Bölüm 16

51 13 6
                                    







Keyifli okumalar dilerim...








Abim ve Ambrose'un ruh eşi çıkmasından sonra ders bitmiş, odalarımıza gidiyorduk. Diana ve ben gülerken abim hala kabullenemiyordu.

-Hayır, anlayamıyorum! Biz seninle nasıl ruh eşi olabiliriz!? Çok saçma kesin bir karışıklık oldu!

Ambrose, abime göre daha normal karşılamıştı. Hatta abim böyle şikayet ettikçe daha çok sırıtıyordu. Abimi duyunca kolunu omzuna atmış, bileğindeki dövmeyi göstererek "Oluruz, oluruz, çok güzel ruh eşi oluruz. Ayrıca kuzen çok iyi olmadı mı bu dövmeler? Aramızdaki mükemmel ilişkinin kanıtı! Sevinsene biraz! " demişti. Abimse sinirle Ambrose'u itip kolundaki dövmeyi ovuşturmaya başlamıştı.

-Bundan kurtulmalıyım!

Onlar böyle atışa atışa odalarına giderken bizde odamıza yönelmiştik. Odaya girince gülerek kendimi pencere önündeki koltuğuma atmıştım. Gülerek "Amrose'la abim sayesinde burası daha eğlenceli olacak gibi." dediğimde Diana pek de gülüyor gibi değildi. Merakla karşımdaki koltuğa oturmuştu.

-Boşver şimdi onları Alissa! Sen bana derste yaptığından bahset. Nasıl yaptın?

-Bilmiyorum ki! Derste Selene ile telepati yapınca sanki seninle de yapabilirmiş gibi hissettim. Sonra bir denemeliyim bunu dedim ve oldu.

-Hani telepati sadece ruh eşleri arasında olabilen bir şeydi? Sen nasıl benimle konuştun?

-Bilmiyorum. Aslında...
Diyerek şüpheyle Diana'ya bakmıştım. Belki de Diana da denemeliydi! O da yapabilirdi. Eğer Diana yapabilirse bu bizim ruh eşi olmasak da telepati yapabildiğimiz anlamına geliyordu ama bu ne anlama geliyordu?

Emin olmasam da heyecanla Diana'ya dönüp "Sende yap! Hadi sende dene!" dedim.

-Saçmalama Alissa! Nasıl yapayım?

-Ya ne demek nasıl yapayım!? Arron'la nasıl yapıyorsan öyle işte!

-Olur mu ki?

-Olur olur, hadi!

Bir süre emin olmak için yüzüme baksa da gerçekten yapmasını istediğimi anlayınca oflayarak koltuktan kalkıp yere oturmuştu.
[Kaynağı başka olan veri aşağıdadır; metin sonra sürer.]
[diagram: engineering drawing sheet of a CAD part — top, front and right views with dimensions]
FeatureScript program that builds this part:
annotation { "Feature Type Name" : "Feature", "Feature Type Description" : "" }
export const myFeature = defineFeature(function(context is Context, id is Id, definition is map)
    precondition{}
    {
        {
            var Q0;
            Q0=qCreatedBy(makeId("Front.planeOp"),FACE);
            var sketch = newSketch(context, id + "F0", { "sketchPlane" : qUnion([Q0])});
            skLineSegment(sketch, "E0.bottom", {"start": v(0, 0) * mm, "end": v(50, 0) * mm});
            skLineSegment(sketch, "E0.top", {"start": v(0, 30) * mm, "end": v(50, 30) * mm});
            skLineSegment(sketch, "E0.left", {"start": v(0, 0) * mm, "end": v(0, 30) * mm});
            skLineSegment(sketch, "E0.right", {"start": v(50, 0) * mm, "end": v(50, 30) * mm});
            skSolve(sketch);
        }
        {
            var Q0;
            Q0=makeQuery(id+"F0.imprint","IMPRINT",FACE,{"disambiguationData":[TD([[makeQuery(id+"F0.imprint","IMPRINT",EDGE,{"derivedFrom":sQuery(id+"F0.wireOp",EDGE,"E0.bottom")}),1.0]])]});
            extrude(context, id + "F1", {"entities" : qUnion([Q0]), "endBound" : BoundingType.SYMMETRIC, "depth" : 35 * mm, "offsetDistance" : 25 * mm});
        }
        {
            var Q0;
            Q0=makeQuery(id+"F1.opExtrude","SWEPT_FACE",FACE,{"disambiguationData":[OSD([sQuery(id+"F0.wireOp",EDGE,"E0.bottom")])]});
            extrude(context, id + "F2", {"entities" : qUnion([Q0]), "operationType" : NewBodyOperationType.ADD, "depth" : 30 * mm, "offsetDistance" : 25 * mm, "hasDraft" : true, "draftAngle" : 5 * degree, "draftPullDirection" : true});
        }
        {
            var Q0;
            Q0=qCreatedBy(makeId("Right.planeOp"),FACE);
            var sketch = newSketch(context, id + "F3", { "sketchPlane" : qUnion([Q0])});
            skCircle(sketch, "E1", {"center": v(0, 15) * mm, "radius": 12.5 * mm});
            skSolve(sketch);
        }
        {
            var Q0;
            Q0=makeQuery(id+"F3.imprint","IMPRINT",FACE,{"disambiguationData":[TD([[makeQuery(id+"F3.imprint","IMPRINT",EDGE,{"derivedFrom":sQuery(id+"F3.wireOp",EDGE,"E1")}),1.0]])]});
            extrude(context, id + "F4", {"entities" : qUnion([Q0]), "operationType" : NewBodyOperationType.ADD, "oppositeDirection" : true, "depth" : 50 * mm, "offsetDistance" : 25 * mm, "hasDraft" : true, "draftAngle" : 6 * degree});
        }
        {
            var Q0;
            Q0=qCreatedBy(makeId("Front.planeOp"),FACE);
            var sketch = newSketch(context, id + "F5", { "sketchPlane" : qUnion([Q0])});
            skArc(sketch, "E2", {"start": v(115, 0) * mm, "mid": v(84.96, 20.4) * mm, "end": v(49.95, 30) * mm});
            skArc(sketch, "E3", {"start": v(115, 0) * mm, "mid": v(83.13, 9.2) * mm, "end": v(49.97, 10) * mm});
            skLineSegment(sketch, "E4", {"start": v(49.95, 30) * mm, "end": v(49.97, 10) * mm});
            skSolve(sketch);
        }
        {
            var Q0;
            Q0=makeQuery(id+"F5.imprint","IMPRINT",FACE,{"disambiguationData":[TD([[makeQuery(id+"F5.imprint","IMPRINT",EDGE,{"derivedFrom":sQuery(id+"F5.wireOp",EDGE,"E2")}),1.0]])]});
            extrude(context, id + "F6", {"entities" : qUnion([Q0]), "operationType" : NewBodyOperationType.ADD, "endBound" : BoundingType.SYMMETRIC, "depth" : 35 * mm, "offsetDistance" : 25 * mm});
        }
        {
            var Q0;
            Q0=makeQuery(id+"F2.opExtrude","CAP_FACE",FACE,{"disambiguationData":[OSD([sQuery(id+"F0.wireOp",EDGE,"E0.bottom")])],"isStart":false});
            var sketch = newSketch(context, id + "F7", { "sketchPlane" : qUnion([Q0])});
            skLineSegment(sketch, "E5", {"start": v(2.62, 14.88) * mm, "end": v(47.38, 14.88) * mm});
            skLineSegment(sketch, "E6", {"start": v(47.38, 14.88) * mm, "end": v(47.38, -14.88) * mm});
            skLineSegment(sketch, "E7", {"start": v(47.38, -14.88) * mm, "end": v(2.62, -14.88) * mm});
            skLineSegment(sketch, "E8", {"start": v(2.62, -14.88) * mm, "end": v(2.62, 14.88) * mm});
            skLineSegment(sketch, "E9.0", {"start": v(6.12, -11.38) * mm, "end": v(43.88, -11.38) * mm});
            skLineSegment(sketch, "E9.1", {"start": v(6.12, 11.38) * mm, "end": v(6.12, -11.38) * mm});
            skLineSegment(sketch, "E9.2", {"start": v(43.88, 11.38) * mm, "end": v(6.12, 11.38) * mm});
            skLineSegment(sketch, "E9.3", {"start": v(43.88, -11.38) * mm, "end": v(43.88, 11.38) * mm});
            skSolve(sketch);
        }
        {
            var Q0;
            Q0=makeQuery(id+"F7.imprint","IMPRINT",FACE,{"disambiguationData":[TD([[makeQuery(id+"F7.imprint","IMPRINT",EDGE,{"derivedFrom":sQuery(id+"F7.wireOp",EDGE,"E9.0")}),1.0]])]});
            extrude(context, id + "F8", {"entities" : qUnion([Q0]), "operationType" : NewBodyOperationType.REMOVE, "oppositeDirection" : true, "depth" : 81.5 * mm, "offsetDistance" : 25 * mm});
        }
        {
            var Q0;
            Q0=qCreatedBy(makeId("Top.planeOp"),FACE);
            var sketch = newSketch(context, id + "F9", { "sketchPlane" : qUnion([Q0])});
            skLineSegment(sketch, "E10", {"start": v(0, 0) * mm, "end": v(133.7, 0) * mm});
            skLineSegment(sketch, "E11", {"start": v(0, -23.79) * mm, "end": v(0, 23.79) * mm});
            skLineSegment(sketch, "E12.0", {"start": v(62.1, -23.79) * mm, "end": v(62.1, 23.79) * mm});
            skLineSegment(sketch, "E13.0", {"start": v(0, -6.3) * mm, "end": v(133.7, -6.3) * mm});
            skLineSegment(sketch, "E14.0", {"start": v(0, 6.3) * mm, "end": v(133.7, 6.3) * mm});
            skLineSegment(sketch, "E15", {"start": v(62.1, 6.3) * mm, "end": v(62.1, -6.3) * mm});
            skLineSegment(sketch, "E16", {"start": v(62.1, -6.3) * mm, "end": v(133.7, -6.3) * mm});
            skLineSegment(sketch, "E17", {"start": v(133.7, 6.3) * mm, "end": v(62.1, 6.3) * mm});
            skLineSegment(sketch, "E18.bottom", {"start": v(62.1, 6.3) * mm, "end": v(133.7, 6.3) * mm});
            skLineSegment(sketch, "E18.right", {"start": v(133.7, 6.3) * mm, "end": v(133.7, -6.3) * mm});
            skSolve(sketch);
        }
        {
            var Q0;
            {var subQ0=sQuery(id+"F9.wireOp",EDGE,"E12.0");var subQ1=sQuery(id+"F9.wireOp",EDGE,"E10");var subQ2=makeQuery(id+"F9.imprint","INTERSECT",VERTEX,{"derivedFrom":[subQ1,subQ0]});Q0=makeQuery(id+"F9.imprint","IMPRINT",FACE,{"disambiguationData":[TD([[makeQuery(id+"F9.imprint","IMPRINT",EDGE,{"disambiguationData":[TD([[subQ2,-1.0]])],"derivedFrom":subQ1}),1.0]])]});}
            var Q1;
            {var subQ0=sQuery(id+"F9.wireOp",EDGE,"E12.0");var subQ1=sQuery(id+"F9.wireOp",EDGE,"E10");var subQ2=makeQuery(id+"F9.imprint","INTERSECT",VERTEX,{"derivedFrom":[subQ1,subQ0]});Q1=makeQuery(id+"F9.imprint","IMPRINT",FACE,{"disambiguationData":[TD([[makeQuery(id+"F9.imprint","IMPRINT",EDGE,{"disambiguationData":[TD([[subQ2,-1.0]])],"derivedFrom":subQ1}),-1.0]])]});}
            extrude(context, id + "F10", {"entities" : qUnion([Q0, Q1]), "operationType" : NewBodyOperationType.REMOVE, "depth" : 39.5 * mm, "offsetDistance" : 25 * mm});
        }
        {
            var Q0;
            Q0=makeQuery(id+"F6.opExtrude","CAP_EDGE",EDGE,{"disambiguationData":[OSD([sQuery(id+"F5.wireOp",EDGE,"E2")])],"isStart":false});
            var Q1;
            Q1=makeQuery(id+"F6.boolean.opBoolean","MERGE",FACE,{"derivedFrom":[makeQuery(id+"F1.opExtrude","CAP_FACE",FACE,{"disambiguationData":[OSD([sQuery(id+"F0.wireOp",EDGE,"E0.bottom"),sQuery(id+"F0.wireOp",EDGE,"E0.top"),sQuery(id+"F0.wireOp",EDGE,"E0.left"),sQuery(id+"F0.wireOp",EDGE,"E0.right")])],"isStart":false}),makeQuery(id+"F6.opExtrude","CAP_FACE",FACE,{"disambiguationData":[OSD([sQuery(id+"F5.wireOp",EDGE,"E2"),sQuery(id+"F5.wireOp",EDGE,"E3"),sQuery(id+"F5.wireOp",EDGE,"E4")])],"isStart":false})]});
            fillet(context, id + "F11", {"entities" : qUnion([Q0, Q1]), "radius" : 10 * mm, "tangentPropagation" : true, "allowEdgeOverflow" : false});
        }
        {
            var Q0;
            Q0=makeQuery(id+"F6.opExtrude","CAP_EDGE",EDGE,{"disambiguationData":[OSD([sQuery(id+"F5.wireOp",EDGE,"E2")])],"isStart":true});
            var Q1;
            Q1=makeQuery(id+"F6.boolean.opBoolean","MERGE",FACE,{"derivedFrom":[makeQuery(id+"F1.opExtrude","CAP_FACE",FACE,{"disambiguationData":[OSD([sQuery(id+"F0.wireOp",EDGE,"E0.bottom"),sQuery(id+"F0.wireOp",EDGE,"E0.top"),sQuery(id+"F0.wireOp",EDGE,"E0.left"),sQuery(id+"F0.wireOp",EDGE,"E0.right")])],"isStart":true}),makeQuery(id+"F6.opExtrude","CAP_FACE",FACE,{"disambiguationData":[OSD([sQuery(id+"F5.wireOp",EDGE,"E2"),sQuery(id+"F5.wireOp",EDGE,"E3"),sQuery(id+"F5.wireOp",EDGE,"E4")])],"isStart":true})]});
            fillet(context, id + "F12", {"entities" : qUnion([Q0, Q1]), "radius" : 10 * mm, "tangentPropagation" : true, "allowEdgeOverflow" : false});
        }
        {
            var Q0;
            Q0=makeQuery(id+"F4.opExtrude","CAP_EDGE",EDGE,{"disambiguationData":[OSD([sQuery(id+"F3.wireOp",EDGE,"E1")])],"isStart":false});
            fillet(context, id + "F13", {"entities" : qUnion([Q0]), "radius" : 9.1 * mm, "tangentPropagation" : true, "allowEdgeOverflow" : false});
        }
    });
Bu derslerden gelen bir alışkanlıktı. Yeni olduğumuz için odaklanalım diye bu şekilde ruh eşlerimizle karşılıklı oturuyorduk. Kabul ettiğini anlayınca gidip karşısına oturmuştum.

Diana odaklanmak için sakinleşmeye çalışırken bende zihnimi diğer düşüncelerden arındırmaya çalışıyordum. Diana gözlerime bakarak odaklanmaya çalışırken çok heyecanlıydım. Uzun bir süre hiçbir şey olmamıştı. Diana'nın vazgeçeceğini hissedince uzanıp elini tutmuş, gözlerimi açıp kapamıştım.

Diana mesajı alınca gözlerini kapayıp kafasını eğmiş, derin bir nefes almıştı. Bir süre geçtikten sonra zihnimde Diana'nın "Alissa?" diyen sesini duymamla kafasını kaldırması aynı anda gerçekleşmişti. Gözlerimden belli olan mutlulukla güç kullandığı için mavi olan gözlerine bakarken o da gülümsüyordu. Gözlerim mora dönerken ona cevap vermiştim.

-Seni duyabiliyorum.

-Yapabiliyoruz.

-Evet yapabiliyoruz.

Kalkıp sevinçle sarılmış daha sonra saçma sapan dans etmeye başlamıştım. Diana da gülerek koltuğa oturmuştu. Bu bizim için çok güzel bir gelişmeydi.

Ben hala sırıtırken Diana "Bunu şimdilik kimseye söylemeyelim. Aramızda kalsın, belli etmeden de araştıralım ama daha önce olmuş mu böyle bir şey diye." demesiyle kafamı sallayıp "Tamam öyle yapalım." demiştim.